Goal of the exercise: Could the lines from the line bearing "Corporate Compliance" to the end of the records below be copied exactly, with the pictures left out and no other lines added?

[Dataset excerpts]
┌──

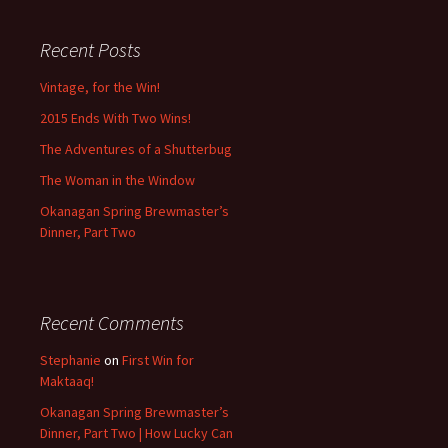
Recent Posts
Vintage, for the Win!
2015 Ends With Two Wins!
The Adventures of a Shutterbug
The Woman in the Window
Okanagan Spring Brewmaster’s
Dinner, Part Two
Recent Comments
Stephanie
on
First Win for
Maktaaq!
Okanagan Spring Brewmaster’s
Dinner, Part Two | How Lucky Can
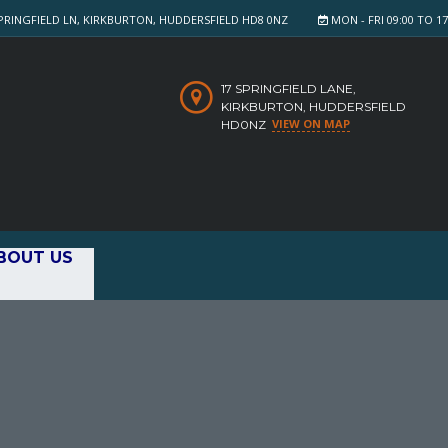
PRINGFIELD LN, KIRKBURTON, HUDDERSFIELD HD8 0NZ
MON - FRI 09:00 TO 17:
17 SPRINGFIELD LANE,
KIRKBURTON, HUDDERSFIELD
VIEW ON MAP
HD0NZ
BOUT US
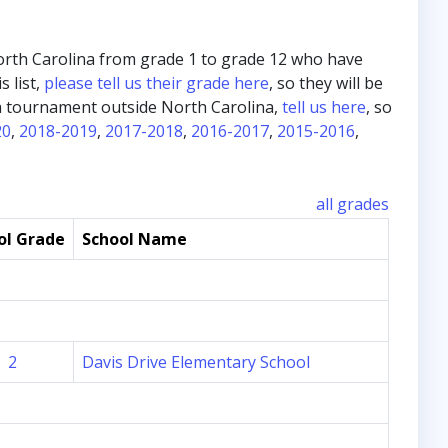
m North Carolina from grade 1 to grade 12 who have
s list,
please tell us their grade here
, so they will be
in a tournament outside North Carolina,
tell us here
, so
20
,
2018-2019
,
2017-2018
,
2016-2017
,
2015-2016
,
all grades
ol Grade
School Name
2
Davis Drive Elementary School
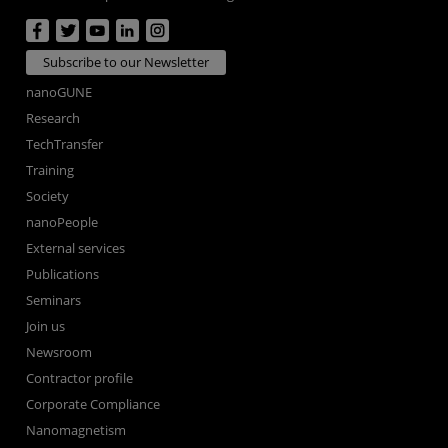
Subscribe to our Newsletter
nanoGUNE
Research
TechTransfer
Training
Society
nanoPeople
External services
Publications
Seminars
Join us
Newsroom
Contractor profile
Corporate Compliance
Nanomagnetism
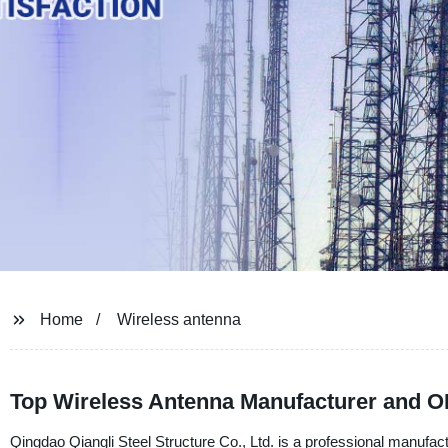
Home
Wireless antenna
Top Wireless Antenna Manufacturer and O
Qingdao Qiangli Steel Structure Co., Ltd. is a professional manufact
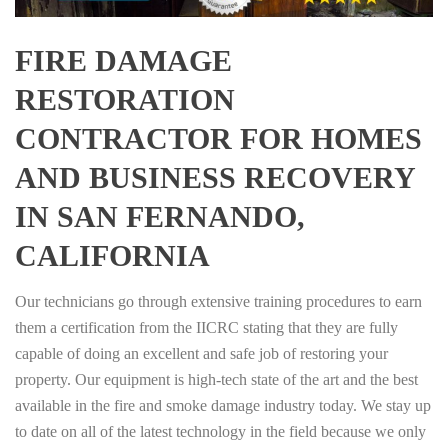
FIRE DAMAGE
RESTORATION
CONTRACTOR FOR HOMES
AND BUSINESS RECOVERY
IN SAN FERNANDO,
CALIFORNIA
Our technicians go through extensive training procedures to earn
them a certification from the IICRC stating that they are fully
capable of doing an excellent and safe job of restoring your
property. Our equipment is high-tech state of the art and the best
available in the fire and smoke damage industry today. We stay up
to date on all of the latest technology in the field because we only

└──

Answer to this exercise:
Corporate Compliance
Nanomagnetism
Home
Wireless antenna
Top Wireless Antenna Manufacturer and O
Qingdao Qiangli Steel Structure Co., Ltd. is a professional manufact
FIRE DAMAGE
RESTORATION
CONTRACTOR FOR HOMES
AND BUSINESS RECOVERY
IN SAN FERNANDO,
CALIFORNIA
Our technicians go through extensive training procedures to earn
them a certification from the IICRC stating that they are fully
capable of doing an excellent and safe job of restoring your
property. Our equipment is high-tech state of the art and the best
available in the fire and smoke damage industry today. We stay up
to date on all of the latest technology in the field because we only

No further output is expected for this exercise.